▶ **WORK INSTRUCTION**
Copy out every line of the records below without changing a single character, and keep the lines in their original order.

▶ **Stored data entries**

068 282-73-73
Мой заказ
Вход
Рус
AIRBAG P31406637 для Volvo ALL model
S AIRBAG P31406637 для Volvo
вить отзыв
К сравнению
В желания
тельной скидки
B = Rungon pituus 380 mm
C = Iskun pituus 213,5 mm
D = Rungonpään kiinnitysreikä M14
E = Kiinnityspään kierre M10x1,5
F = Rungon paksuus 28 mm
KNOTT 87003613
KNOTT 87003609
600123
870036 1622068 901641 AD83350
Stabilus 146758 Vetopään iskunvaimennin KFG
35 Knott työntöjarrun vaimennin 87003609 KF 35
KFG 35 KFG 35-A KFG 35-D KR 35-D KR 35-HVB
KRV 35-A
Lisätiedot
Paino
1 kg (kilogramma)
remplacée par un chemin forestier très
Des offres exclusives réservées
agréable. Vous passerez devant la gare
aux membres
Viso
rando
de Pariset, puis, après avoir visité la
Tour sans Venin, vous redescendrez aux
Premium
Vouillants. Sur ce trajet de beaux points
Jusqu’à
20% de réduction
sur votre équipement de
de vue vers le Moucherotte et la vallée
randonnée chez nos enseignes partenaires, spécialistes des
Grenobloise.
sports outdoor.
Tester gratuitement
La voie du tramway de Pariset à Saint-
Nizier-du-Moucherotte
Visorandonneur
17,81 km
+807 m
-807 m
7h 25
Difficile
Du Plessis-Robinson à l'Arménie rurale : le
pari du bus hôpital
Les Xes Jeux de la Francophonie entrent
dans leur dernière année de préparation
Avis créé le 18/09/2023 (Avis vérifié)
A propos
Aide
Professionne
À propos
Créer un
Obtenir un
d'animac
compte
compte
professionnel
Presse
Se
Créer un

▶ **REPLY**
068 282-73-73
Мой заказ
Вход
Рус
AIRBAG P31406637 для Volvo ALL model
S AIRBAG P31406637 для Volvo
вить отзыв
К сравнению
В желания
тельной скидки
B = Rungon pituus 380 mm
C = Iskun pituus 213,5 mm
D = Rungonpään kiinnitysreikä M14
E = Kiinnityspään kierre M10x1,5
F = Rungon paksuus 28 mm
KNOTT 87003613
KNOTT 87003609
600123
870036 1622068 901641 AD83350
Stabilus 146758 Vetopään iskunvaimennin KFG
35 Knott työntöjarrun vaimennin 87003609 KF 35
KFG 35 KFG 35-A KFG 35-D KR 35-D KR 35-HVB
KRV 35-A
Lisätiedot
Paino
1 kg (kilogramma)
remplacée par un chemin forestier très
Des offres exclusives réservées
agréable. Vous passerez devant la gare
aux membres
Viso
rando
de Pariset, puis, après avoir visité la
Tour sans Venin, vous redescendrez aux
Premium
Vouillants. Sur ce trajet de beaux points
Jusqu’à
20% de réduction
sur votre équipement de
de vue vers le Moucherotte et la vallée
randonnée chez nos enseignes partenaires, spécialistes des
Grenobloise.
sports outdoor.
Tester gratuitement
La voie du tramway de Pariset à Saint-
Nizier-du-Moucherotte
Visorandonneur
17,81 km
+807 m
-807 m
7h 25
Difficile
Du Plessis-Robinson à l'Arménie rurale : le
pari du bus hôpital
Les Xes Jeux de la Francophonie entrent
dans leur dernière année de préparation
Avis créé le 18/09/2023 (Avis vérifié)
A propos
Aide
Professionne
À propos
Créer un
Obtenir un
d'animac
compte
compte
professionnel
Presse
Se
Créer un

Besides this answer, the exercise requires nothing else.